In the graphic representation (Fig. 5e), each cluster is visualized in the form of networks, where each node is a peptide and the edge is the connection between any two nodes, if they have identity greater than the selected threshold. Single nodes correspond to peptides where no other sequence shares more than the given threshold of identity.
In the current version of clustering tool (cluster2), we are offering the three different types of approaches described here, which are useful in different contexts of peptide application as summarized in Table 7. The clique approach generates clusters of fully interconnected peptides according to the specified identity threshold. The approach will give, for each cluster, a clear representative sequence, but cluster redundancy would be expected. This approach is useful in generating, for example, megapools where all the peptides belonging to a single cluster have the same sequence identity threshold, and it would be efficacious to select one peptide (based on user discretion, in our case higher magnitude of response in terms of SFCs) from each cluster. Unique peptides can be selected at the end to address redundancy issues.
Table 7.
Features and applications of different clustering approaches implemented in cluster2
Features | Clique | Connected clusters | Cluster‐break |
---|---|---|---|
Clear consensus sequence | Mostly clear, as peptides are fully interconnected | May have many ‘X’ at different ambiguous positions | Clusters are broken down to get maximum possible clear consensus |
Large membership issue | No | Yes | Resolved |
Redundancy in clusters | Yes | No | No |
Same sequence identity threshold between peptides in clusters | Yes | No | No |
Application | Generating mega pools | Cross‐reactivity of small data sets | Cross‐reactivity of large data sets |
The cluster approach groups all directly or indirectly connected peptides, based on specified identity threshold. In this case, peptides belonging to the same cluster might have a sequence identity below the threshold, but no peptide redundancy is observed. This approach would be useful, for example, to create non‐redundant clusters of peptides that can be used to analyse cross‐reactivity with a minimal peptide set. For larger data sets, representative sequence/s might not be clear.
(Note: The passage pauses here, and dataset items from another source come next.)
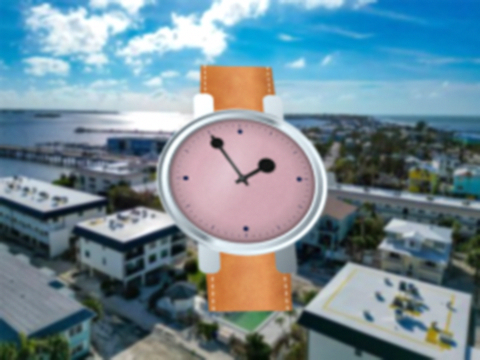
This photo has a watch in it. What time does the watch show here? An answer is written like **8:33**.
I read **1:55**
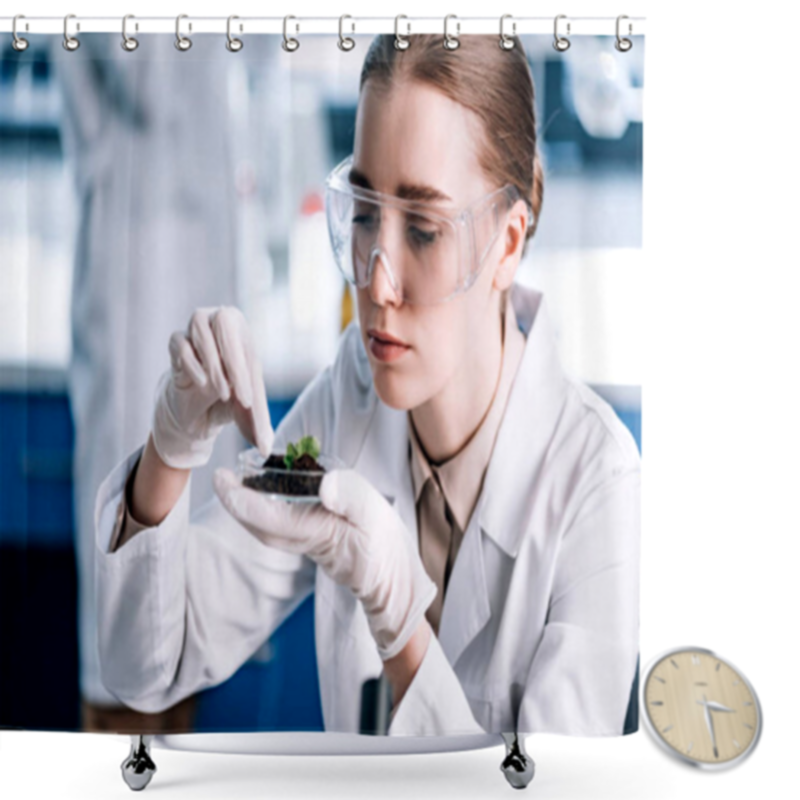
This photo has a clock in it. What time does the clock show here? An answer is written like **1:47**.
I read **3:30**
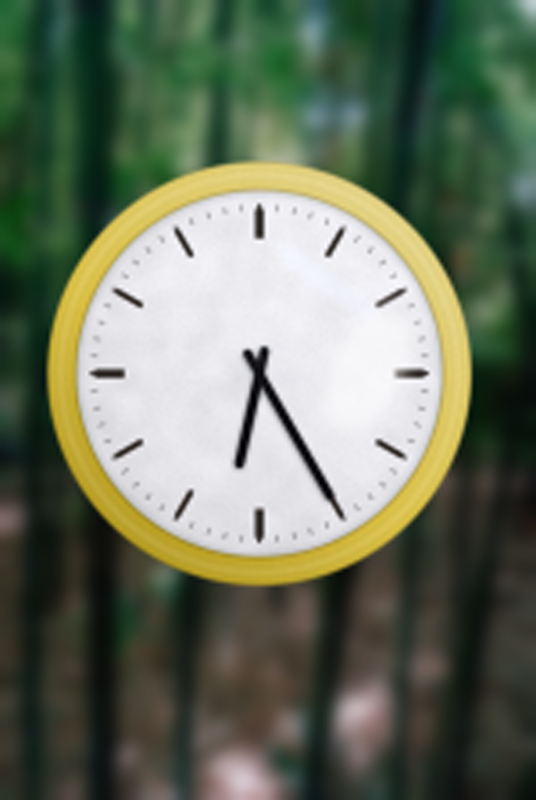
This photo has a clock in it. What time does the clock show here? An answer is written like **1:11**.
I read **6:25**
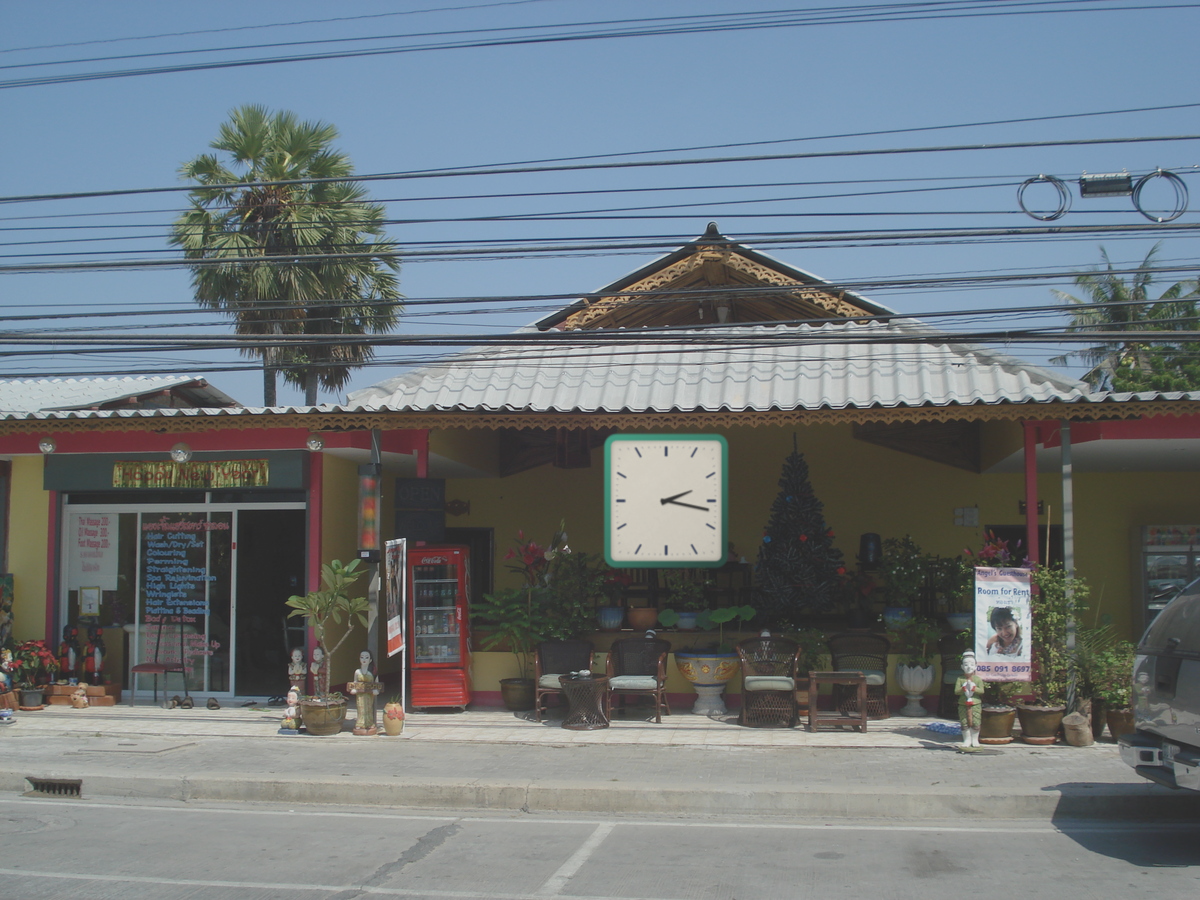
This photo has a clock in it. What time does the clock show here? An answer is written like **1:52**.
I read **2:17**
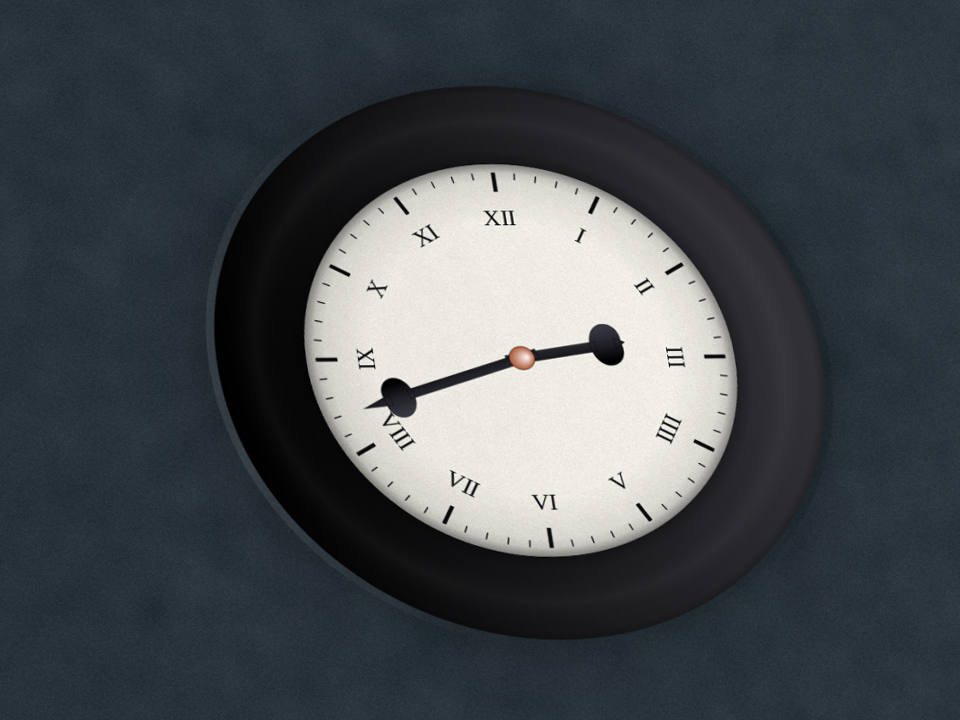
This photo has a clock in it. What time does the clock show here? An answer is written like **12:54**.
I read **2:42**
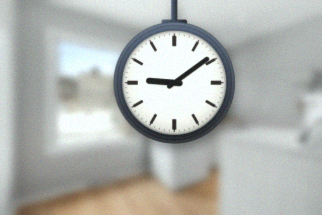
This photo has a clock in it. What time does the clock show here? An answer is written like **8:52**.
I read **9:09**
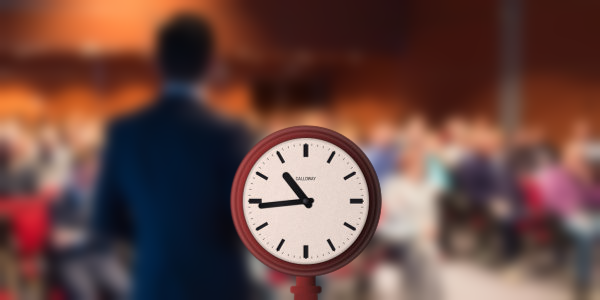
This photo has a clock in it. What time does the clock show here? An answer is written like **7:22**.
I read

The cluster‐break approach is an extension of the above‐mentioned cluster approach, where clusters are broken down to sub‐clusters to obtain a clear representative sequence from each sub‐cluster and to address issues of large membership. Hence, this approach is very useful in applications where it would be helpful to reduce the number of peptides derived from larger data sets.
Comparison with the existing algorithms
Clustering is a well‐studied problem in biological data, and has been applied to address different biological questions like creating gene networks, evolutionary relationships and to find sequence homologues. Due to the different purposes for which various algorithms have been developed, it is somewhat challenging to compare an algorithm with others based on a benchmarking data set. Instead, here, we compared the features of different algorithms for peptide clustering (Table 8). In addition to the approaches described herein, we considered, for feature comparison, GibbsCluster,26, 27 PepServe,24 Hammock23 and UCLUST.25 Table 8 provides a summary of the various features assessed in these.
Table 8.
Feature‐based comparison of different clustering algorithms
Feature | GibbsCluster | PepServe | Hammock | UCLUST | Cluster1.0 | Cluster2.0 |
---|---|---|---|---|---|---|
Input sequences | Amino acid sequence | Amino acids subjected to retrieval | Amino acid sequence | Amino acid sequence | Amino acid sequence | Amino acid sequence |
Freely available online tool | Yes | Yes | Yes (Galaxy) | No | Yes | Yes |
Graphical visualization | Yes | Yes | No | No | No | Yes |
Provides connectivity in a cluster | No | No | No | No | No | Yes |
Cluster representative sequence | Motif | No | Main sequence | No | No | Consensus sequence |
Large membership issue | NA | NA | NA | Yes | Yes | Resolved |
Overhang sequences identity calculation | NA | NA | NA | Yes, but consider only aligned region | No | Yes |
Clustering basis | Supervised | Unsupervised | Unsupervised | Unsupervised | Unsupervised | Unsupervised |
NA: feature cannot be compared.
Some critically important features are taken into consideration for comparison, which include user input sequences, free online tool, graphical visualization, connectivity of peptides within cluster, cluster representative sequence, dealing with large data sets, basis of calculating identities among peptides and unsupervised nature of clustering (Table 8). As evident from the comparison, the new version of the clustering tool (cluster2) offers many missing features over existing tools. Overhang identity calculations, visualizing connectivity and providing clear representative sequences are some unique features implemented in the tool. Additionally, our novel cluster‐breaking algorithm provides unique way of clustering in large data sets.
Discussion
Peptide clustering has several potential applications in an immunological context. Although there are various algorithms available for data clustering,46, 47, 48 the identification of regions with specific homology, as well as representation of those with clear consensus sequences, has been challenging for the development of appropriate clustering algorithms.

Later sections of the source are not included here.